Why the new Amanda Knox TV drama is misguided

Another grating element is the way the story is overlaid by the kind of irreverent millennial narration, from Van Patten as Knox, which recalls other recent true-crime dramatisations such as Inventing Anna or Apple Cider Vinegar. In trying to ape the style of these other “lighter” shows, it takes away from the severity of the actual case in hand. 

The wave of ‘reclaiming’ narratives 

However, after the gross injustice of being framed for a murder you didn’t commit, it’s understandable why Knox would want to put the story straight once more – and “reclaim” her narrative. This is something which a host of pop culture documentaries, podcasts and dramatisations have purportedly helped famous women to do over the past decade, casting a new light on ’90s female celebrities and figures like Britney Spears, Pamela Anderson, Monica Lewinsky and Tonya Harding, who were caught up in scandals that saw them demonised in a public forum.

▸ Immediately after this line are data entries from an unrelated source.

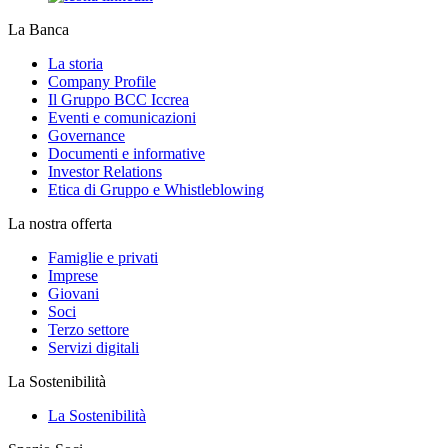
La Banca
La storia
Company Profile
Il Gruppo BCC Iccrea
Eventi e comunicazioni
Governance
Documenti e informative
Investor Relations
Etica di Gruppo e Whistleblowing
La nostra offerta
Famiglie e privati
Imprese
Giovani
Soci
Terzo settore
Servizi digitali
La Sostenibilità
La Sostenibilità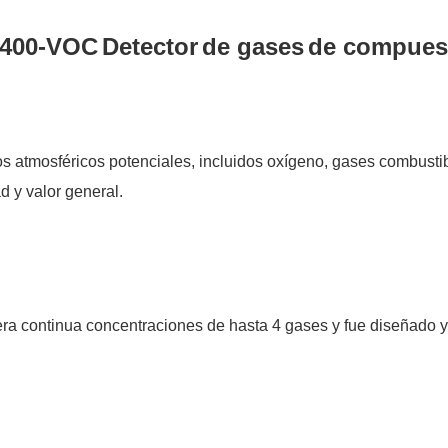
400-VOC
Detector
de gases
de compuest
os atmosféricos potenciales, incluidos oxígeno, gases combustib
d y valor general.
ra continua concentraciones de hasta 4 gases y fue diseñado y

Even in the short tribute to Kercher at the end of the series, Knox is once again the main focus

Interestingly, Lewinsky is an executive producer on The Twisted Tale of Amanda Knox, alongside Knox herself, having co-produced Ryan Murphy’s 2021 miniseries Impeachment: American Crime Story, which retold the story of her affair with the then US President Bill Clinton from her perspective. Some of these projects, like the Lewinsky drama, have been done with the involvement of their subjects, and some, like Hulu’s Pam and Tommy, about Pamela Anderson’s sex tape scandal, have been done without. However as Jessica Bennett asked in The New York Times of this whole sub-genre of “reclaiming the narrative” productions: “It is no secret that humans love consuming spectacle – and we doubly love a spectacle when it involves women and sex. But at what point does the fictional depiction of that spectacle, and our viewing of it, become just as bad as watching it in the first place?”

Knox has said that the series is intended to highlight that the real killer was Guede, which is valid point – given that Guede was given a “fast track” trial and convicted for the murder out of the public eye, without being subjected to the same intense media scrutiny as Knox. She recently told Newsweek: “No one cares about this guy who actually murdered my roommate. I think that is so indicative of what was going on at the time, and has always been going on with this case, [which] is the idea that it wasn’t ever even really about Meredith… The truth of what happened to her, and the truth of the person who actually did it, got completely lost for the sake of a scandalous story.”